08/11/2005: More Calendar Days...
In yet another part from “Collapse” by Jared Diamond about Paleoarchaeology and the incredible science about ancient societies, here are another of the fascinating information gathering and Calendar dating techniques.
Click on the "more" button to read about the Maya Long Count Calendar.
The famous Maya Long Count Calendar begins on August 11, 3114 B.C. – just as our own Calendar begins on January 1 of the first year of the Christian era. We know the significance to us of that day – zero of our calendar: its’ the supposed beginning of the year in which Christ was born. Presumably the Maya also attached some significance to their own day zero, but we don’t know what it was. The first preserved Long Count date is only A.D. 197 for a monument in the Maya area and 36 B.C. outside the Maya area, indicating that the Long Count calendar’s day – zero was backdated to August 11, 3114 B.C. long after the facts; there was no writing anywhere in the New World then, nor would there be for 2,500 years after that date.

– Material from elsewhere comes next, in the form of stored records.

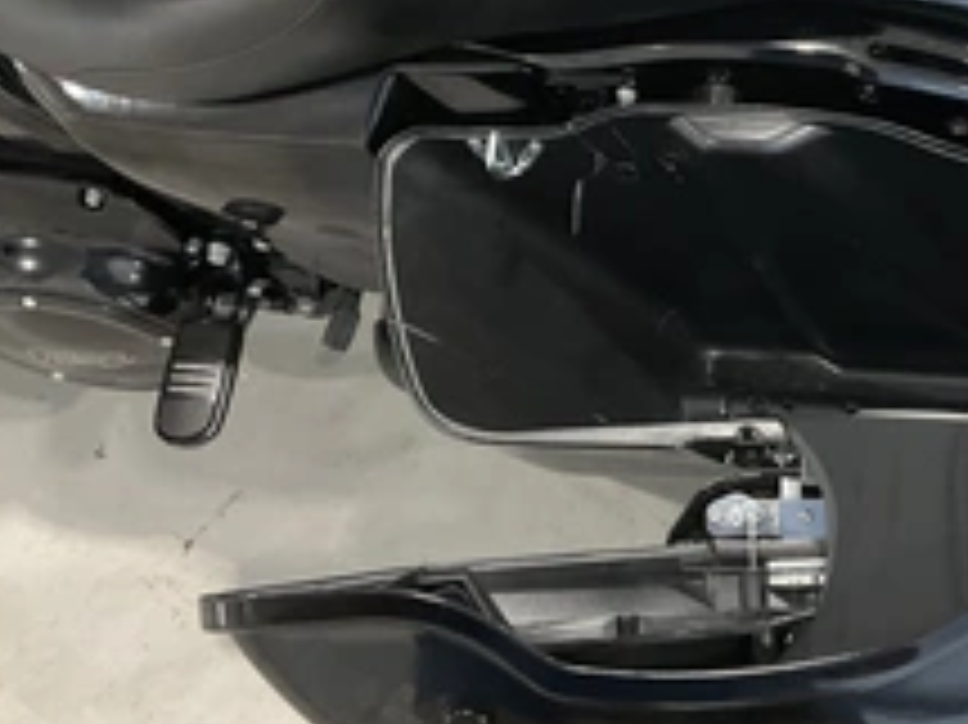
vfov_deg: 27.0
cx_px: 869
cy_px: 333
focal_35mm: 54
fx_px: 1509
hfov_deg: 33.7
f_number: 1.8
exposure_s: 1/60
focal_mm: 3
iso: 100
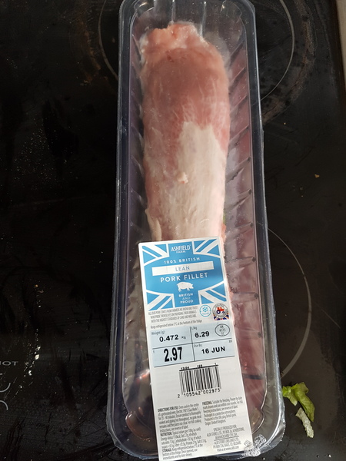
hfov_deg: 53.1
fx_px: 347
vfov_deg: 67.3
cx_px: 173
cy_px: 230
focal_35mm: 26
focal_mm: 4.2
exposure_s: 1/50
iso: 80
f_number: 1.7
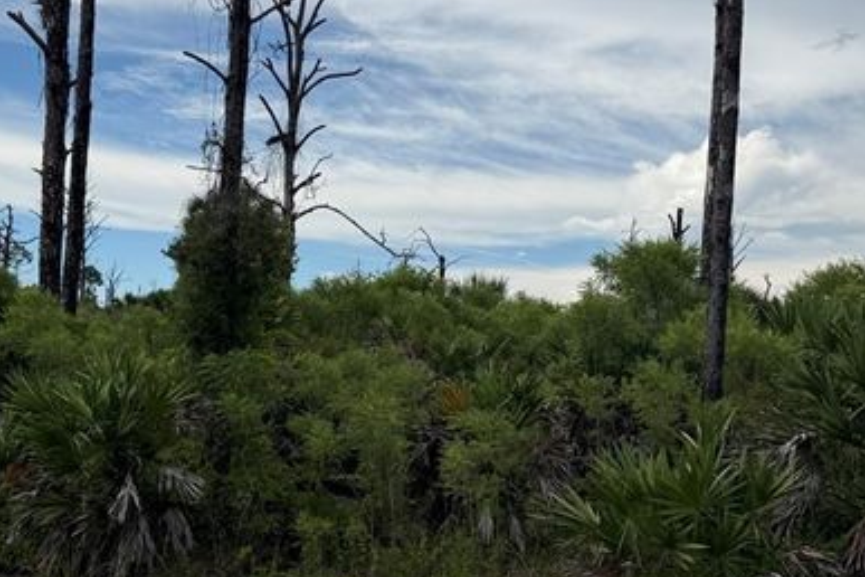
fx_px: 1033
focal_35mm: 43
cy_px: 350
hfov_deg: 45.3
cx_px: 358
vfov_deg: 31.1
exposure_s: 1/6173
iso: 80
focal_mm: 6.76
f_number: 1.78
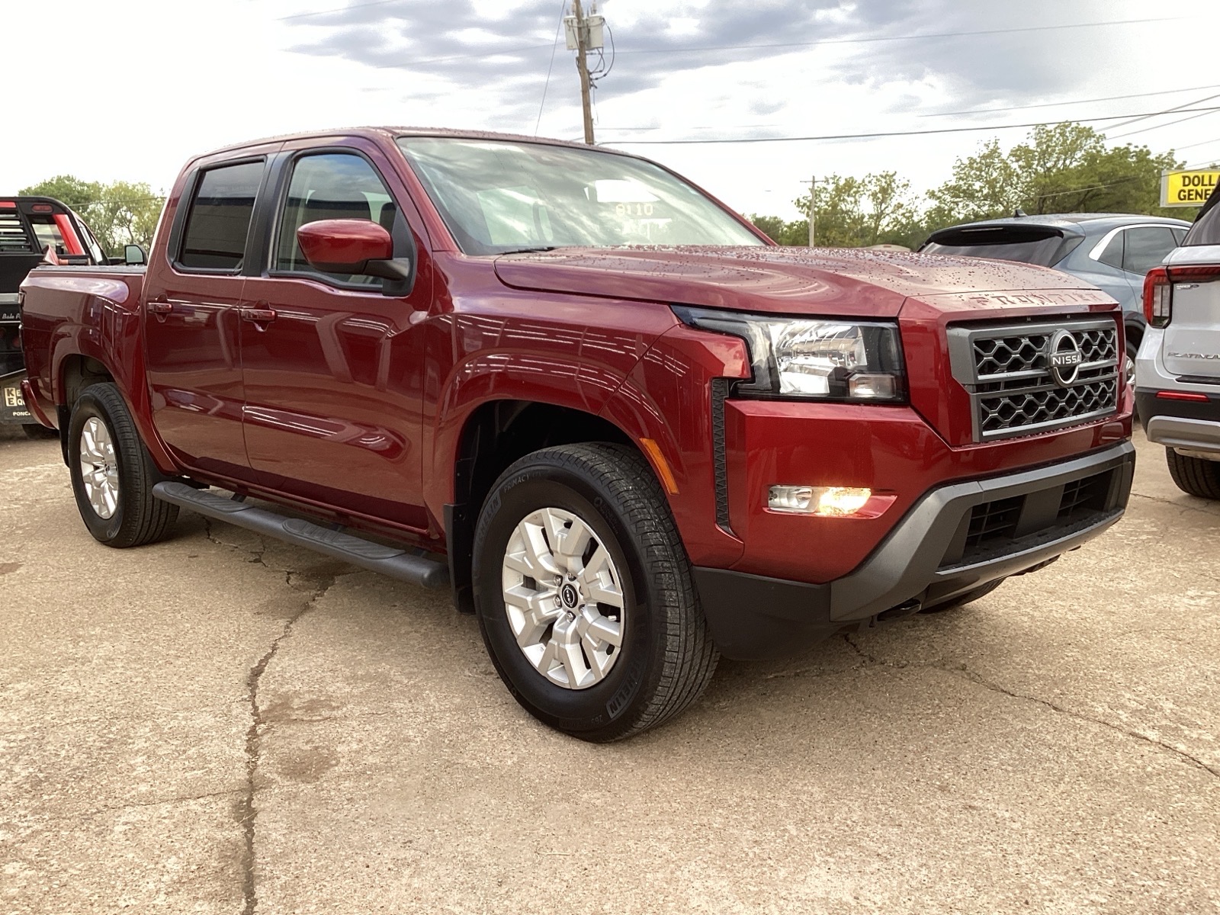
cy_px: 458
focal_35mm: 31
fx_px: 1093
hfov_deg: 58.4
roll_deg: +2.8
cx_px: 610
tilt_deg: -11.4
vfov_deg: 45.4
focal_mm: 3.3
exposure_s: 1/120
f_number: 2.4
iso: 40
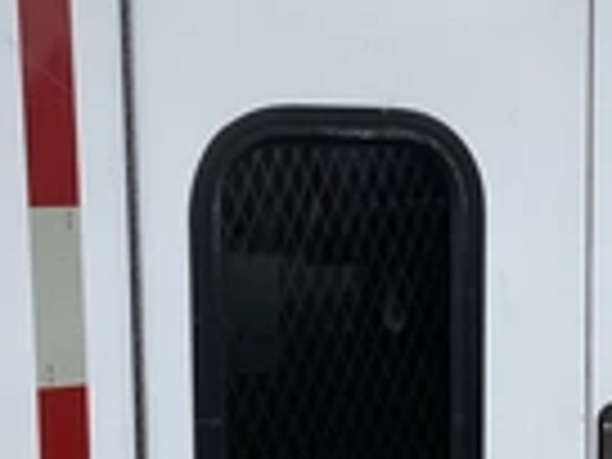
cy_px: 351
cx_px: 396
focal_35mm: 85
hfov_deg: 22.9
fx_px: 1503
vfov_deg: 17.3
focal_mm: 3
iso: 25
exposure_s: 1/1412
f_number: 1.8
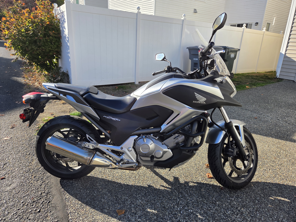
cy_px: 111
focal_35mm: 23
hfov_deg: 73.9
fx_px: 197
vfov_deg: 58.9
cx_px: 148
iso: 80
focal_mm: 5.4
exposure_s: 1/2122
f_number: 1.8
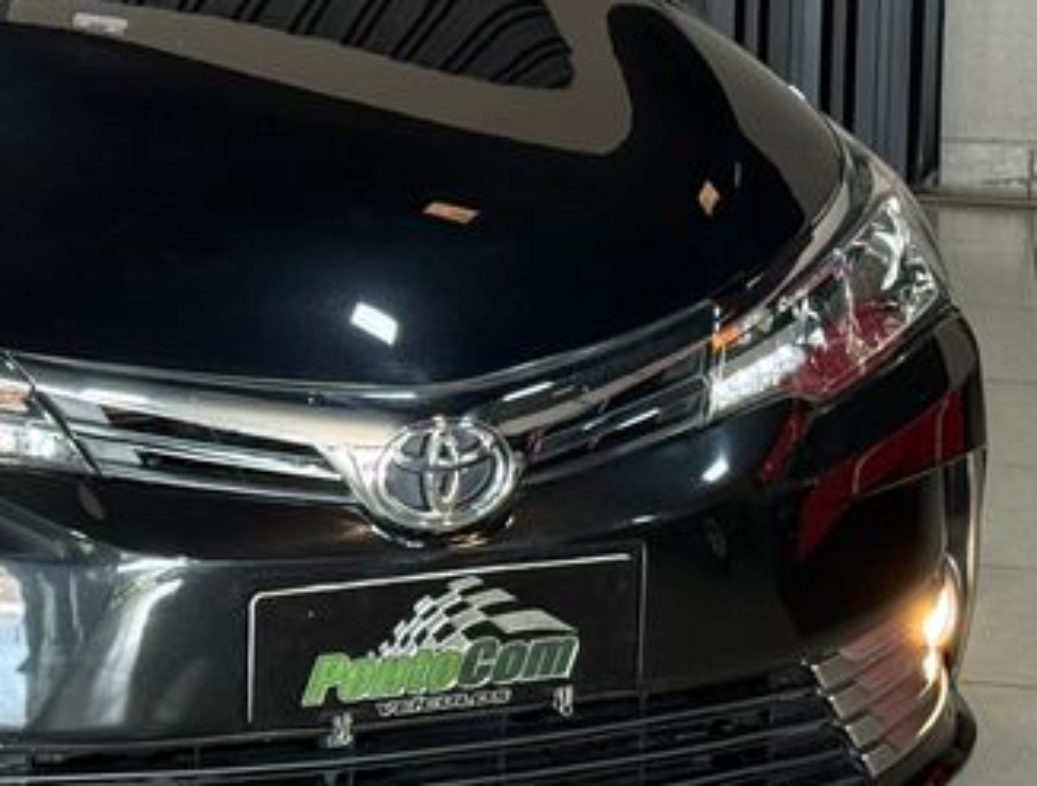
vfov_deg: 10.6
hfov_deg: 13.7
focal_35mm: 140
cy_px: 10
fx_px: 4210
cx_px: -116
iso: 250
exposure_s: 1/40
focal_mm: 6.76
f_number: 1.78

Our calendar is divided into units of days, weeks, months, years, decades, centuries, and millennia: for example, the date of February 19, 2003, on which I wrote the first draft of this paragraph, means the 19th day of the second month in the third year of the first decade of the first century of the third millennium beginning with the birth of Christ.
Similarly, the Maya Long Count calendar named dates in units of days (kin), 20 days (uinal), 360 days (tun), 7,200 days or approximately 20 yrs (katunn), and 144,000 days or approximately 400 years (baktun). All of Maya history falls into baktuns 8, 9, and 10.